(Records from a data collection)
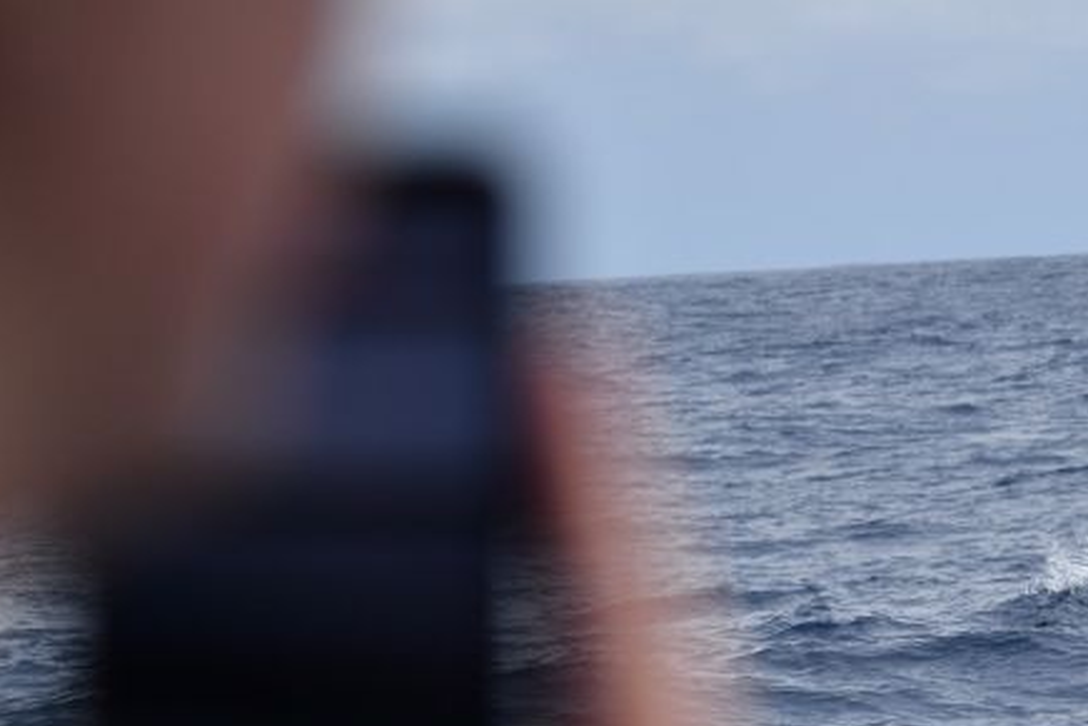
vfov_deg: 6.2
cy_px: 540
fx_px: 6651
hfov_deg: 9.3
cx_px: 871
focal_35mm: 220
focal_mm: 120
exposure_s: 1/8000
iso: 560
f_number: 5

==

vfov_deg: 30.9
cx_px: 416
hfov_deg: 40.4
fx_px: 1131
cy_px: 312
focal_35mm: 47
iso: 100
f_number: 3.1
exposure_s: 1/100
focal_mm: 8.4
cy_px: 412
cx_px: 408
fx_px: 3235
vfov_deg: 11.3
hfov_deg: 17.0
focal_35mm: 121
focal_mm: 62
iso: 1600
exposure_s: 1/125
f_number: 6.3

---

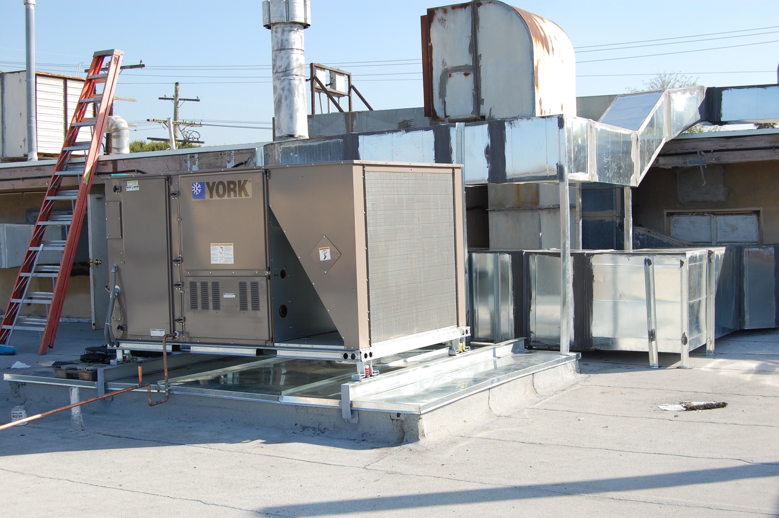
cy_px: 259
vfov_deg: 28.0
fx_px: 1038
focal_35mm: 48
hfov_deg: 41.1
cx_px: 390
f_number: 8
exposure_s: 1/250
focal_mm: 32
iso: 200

■ What to do
Output the lines above exactly, but only those between the line holding "vfov_deg: 6.2" and the line holding "f_number: 5", inclusive.

■ The answer
vfov_deg: 6.2
cy_px: 540
fx_px: 6651
hfov_deg: 9.3
cx_px: 871
focal_35mm: 220
focal_mm: 120
exposure_s: 1/8000
iso: 560
f_number: 5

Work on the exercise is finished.